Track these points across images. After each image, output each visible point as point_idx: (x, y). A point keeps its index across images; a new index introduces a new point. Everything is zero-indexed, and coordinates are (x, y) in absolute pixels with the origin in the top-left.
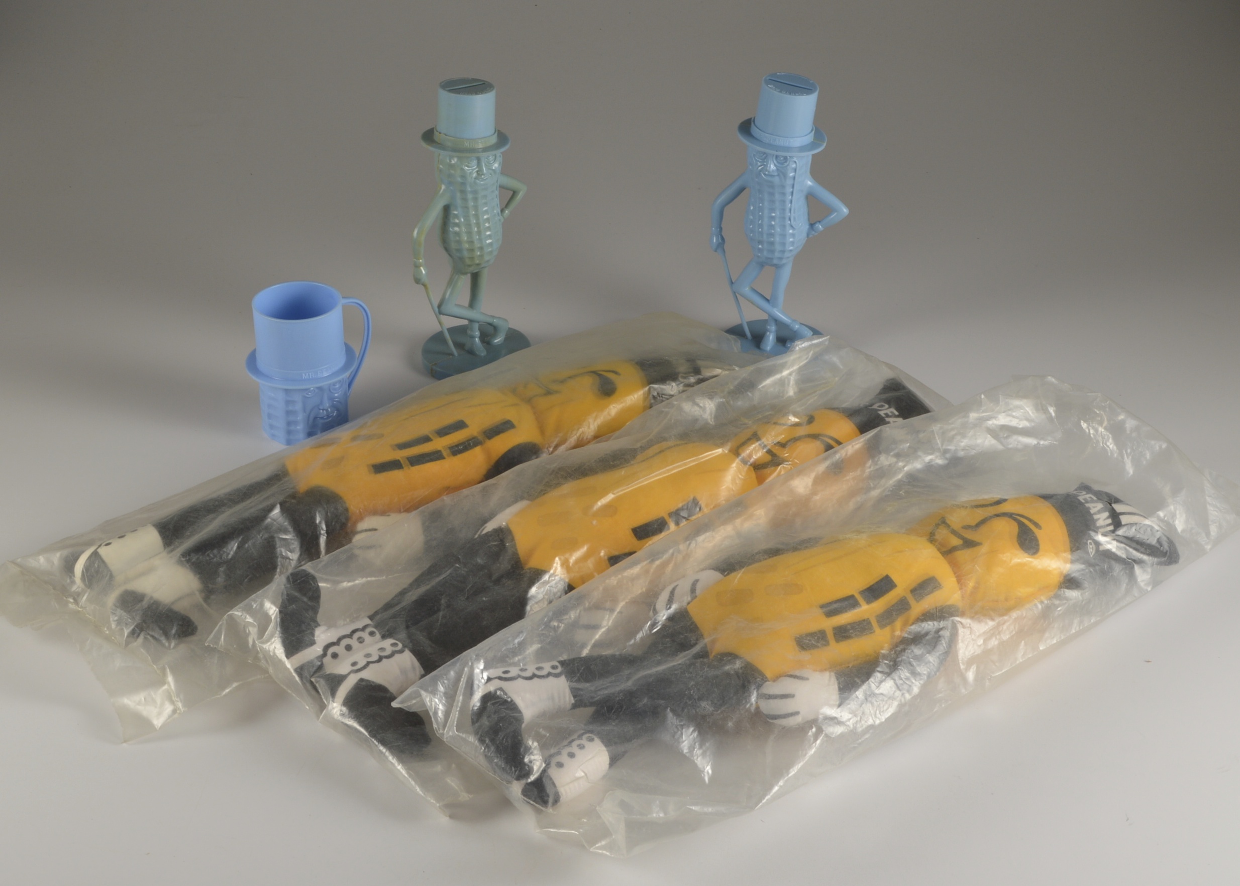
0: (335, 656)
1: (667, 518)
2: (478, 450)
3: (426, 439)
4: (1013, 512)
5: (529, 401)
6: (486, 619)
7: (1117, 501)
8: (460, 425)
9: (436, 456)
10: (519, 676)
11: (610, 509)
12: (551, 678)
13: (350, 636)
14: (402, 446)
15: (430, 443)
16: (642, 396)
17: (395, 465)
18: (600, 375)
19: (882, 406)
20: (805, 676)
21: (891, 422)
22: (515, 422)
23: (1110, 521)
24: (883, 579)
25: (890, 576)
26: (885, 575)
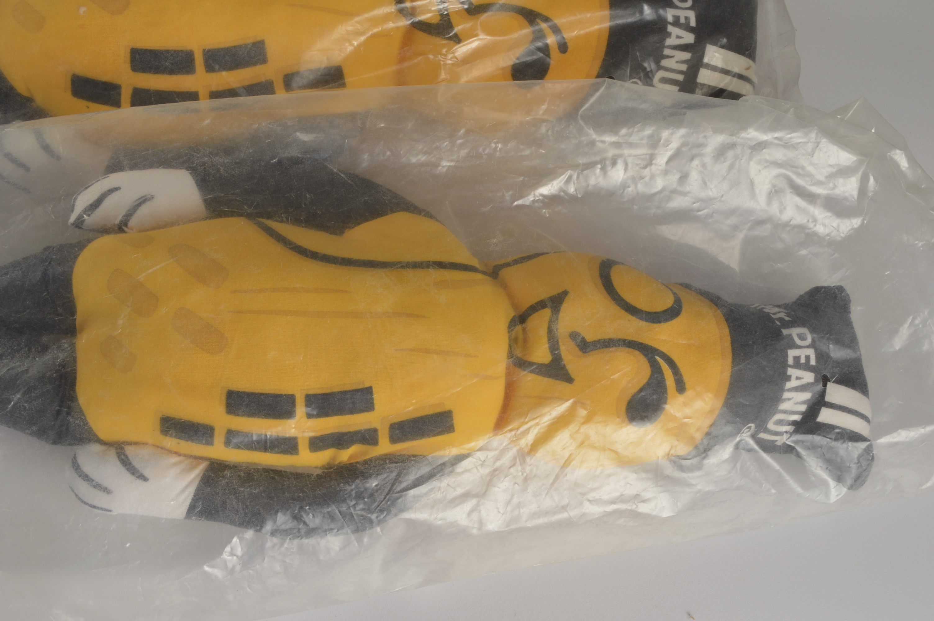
4: (661, 348)
21: (673, 35)
23: (803, 408)
24: (357, 391)
25: (375, 390)
26: (367, 385)
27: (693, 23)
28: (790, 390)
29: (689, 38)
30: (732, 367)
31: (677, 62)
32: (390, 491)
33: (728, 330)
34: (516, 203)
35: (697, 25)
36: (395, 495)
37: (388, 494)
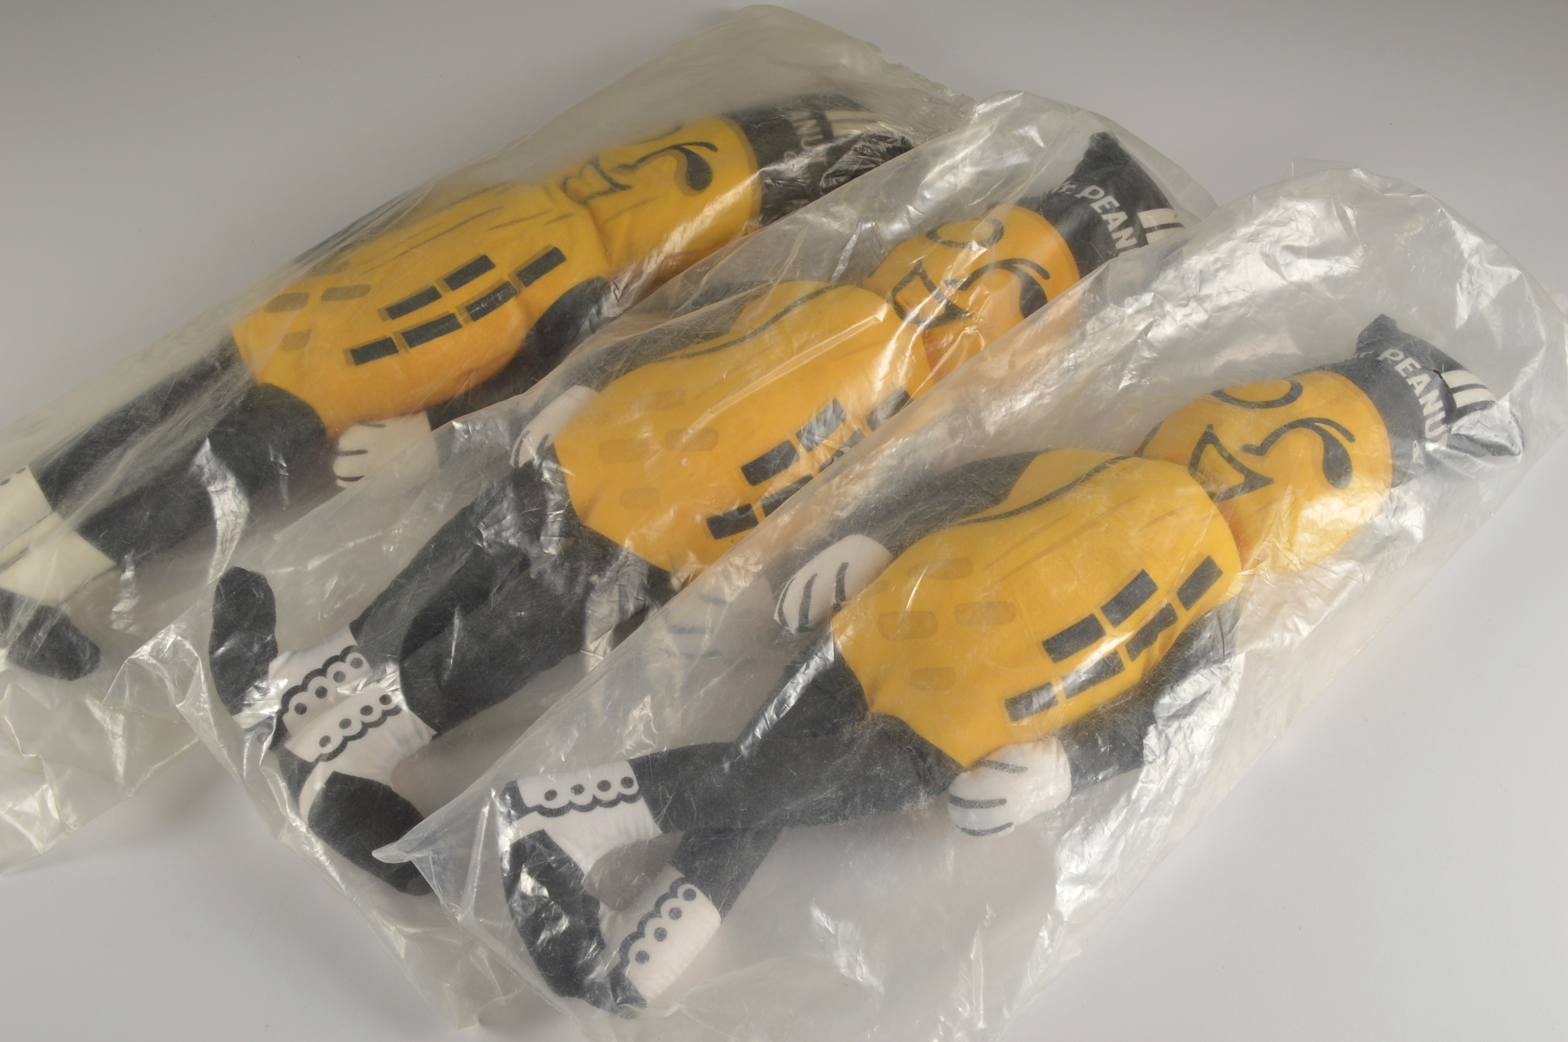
0: (301, 709)
1: (794, 440)
2: (511, 305)
3: (431, 295)
4: (1315, 415)
5: (584, 202)
6: (523, 651)
7: (1452, 366)
8: (482, 265)
9: (447, 325)
10: (571, 806)
11: (709, 437)
12: (622, 805)
13: (322, 672)
14: (396, 311)
15: (437, 302)
16: (750, 188)
17: (384, 347)
18: (688, 153)
19: (1094, 193)
20: (1020, 763)
21: (1110, 221)
22: (565, 251)
23: (1440, 404)
24: (1136, 579)
25: (1147, 571)
26: (1139, 571)
27: (1117, 204)
28: (1421, 396)
29: (1122, 216)
30: (1371, 399)
31: (1127, 239)
32: (1222, 636)
33: (1344, 378)
34: (1121, 387)
35: (1120, 203)
36: (1229, 636)
37: (1223, 639)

:::

Directions>
Repeat the line that contains "25: (890, 576)" and each line after it, through the last line of the listing, exactly and alone; pictures stay out of the repeat.

Answer box>
25: (890, 576)
26: (885, 575)
4: (661, 348)
21: (673, 35)
23: (803, 408)
24: (357, 391)
25: (375, 390)
26: (367, 385)
27: (693, 23)
28: (790, 390)
29: (689, 38)
30: (732, 367)
31: (677, 62)
32: (390, 491)
33: (728, 330)
34: (516, 203)
35: (697, 25)
36: (395, 495)
37: (388, 494)
0: (301, 709)
1: (794, 440)
2: (511, 305)
3: (431, 295)
4: (1315, 415)
5: (584, 202)
6: (523, 651)
7: (1452, 366)
8: (482, 265)
9: (447, 325)
10: (571, 806)
11: (709, 437)
12: (622, 805)
13: (322, 672)
14: (396, 311)
15: (437, 302)
16: (750, 188)
17: (384, 347)
18: (688, 153)
19: (1094, 193)
20: (1020, 763)
21: (1110, 221)
22: (565, 251)
23: (1440, 404)
24: (1136, 579)
25: (1147, 571)
26: (1139, 571)
27: (1117, 204)
28: (1421, 396)
29: (1122, 216)
30: (1371, 399)
31: (1127, 239)
32: (1222, 636)
33: (1344, 378)
34: (1121, 387)
35: (1120, 203)
36: (1229, 636)
37: (1223, 639)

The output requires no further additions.